Stored data entries:
=== Section Start ===
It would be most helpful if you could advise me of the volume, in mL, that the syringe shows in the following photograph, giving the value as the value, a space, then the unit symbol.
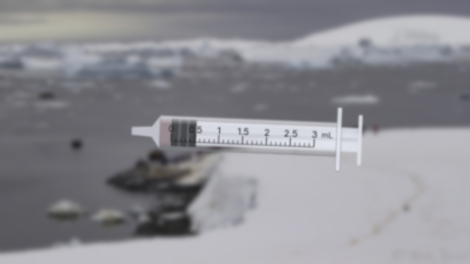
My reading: 0 mL
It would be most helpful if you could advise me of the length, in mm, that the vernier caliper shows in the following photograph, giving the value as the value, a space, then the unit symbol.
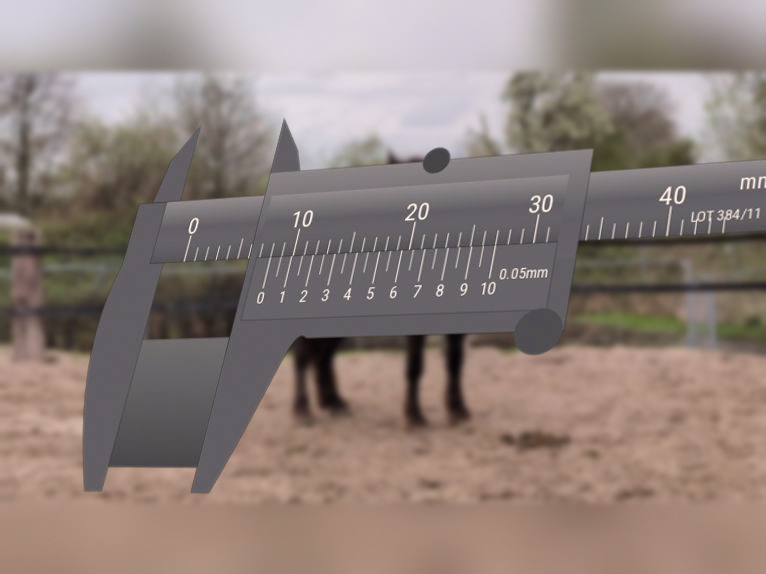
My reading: 8.0 mm
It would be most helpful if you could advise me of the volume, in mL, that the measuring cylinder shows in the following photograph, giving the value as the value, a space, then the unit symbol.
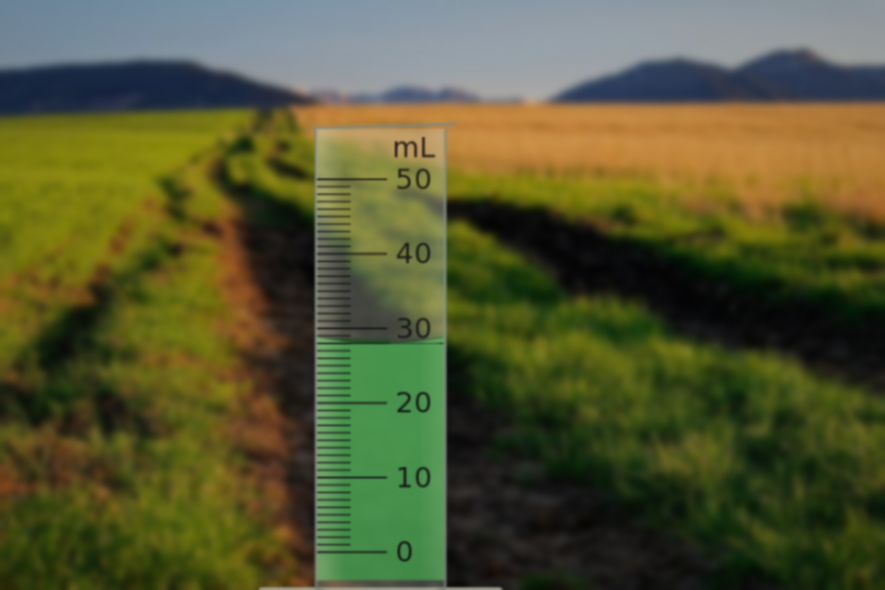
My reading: 28 mL
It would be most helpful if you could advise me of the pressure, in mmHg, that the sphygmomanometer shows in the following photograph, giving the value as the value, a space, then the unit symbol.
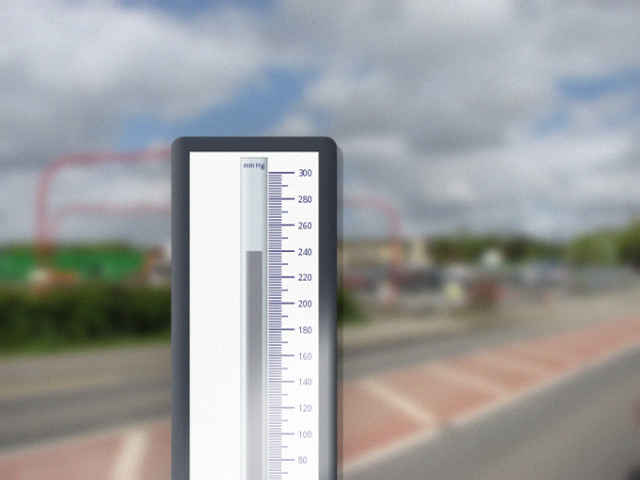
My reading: 240 mmHg
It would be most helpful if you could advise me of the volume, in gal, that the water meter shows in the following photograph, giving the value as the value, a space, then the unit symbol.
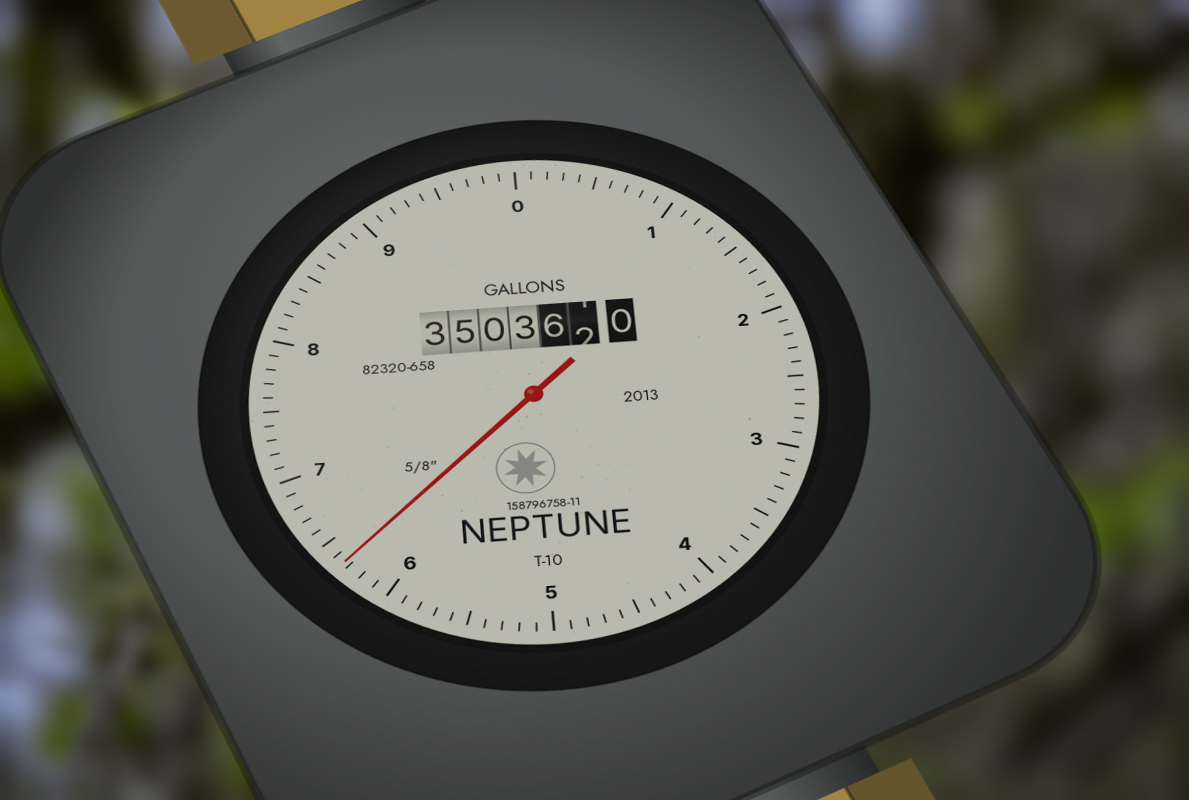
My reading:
=== Section End ===
[Work task]
Copy the listing above word for word, leaving out the pictures.

[Expected output]
It would be most helpful if you could advise me of the volume, in mL, that the syringe shows in the following photograph, giving the value as the value, a space, then the unit symbol.
My reading: 0 mL
It would be most helpful if you could advise me of the length, in mm, that the vernier caliper shows in the following photograph, giving the value as the value, a space, then the unit symbol.
My reading: 8.0 mm
It would be most helpful if you could advise me of the volume, in mL, that the measuring cylinder shows in the following photograph, giving the value as the value, a space, then the unit symbol.
My reading: 28 mL
It would be most helpful if you could advise me of the pressure, in mmHg, that the sphygmomanometer shows in the following photograph, giving the value as the value, a space, then the unit symbol.
My reading: 240 mmHg
It would be most helpful if you could advise me of the volume, in gal, that the water meter shows in the following photograph, giving the value as the value, a space, then the unit symbol.
My reading:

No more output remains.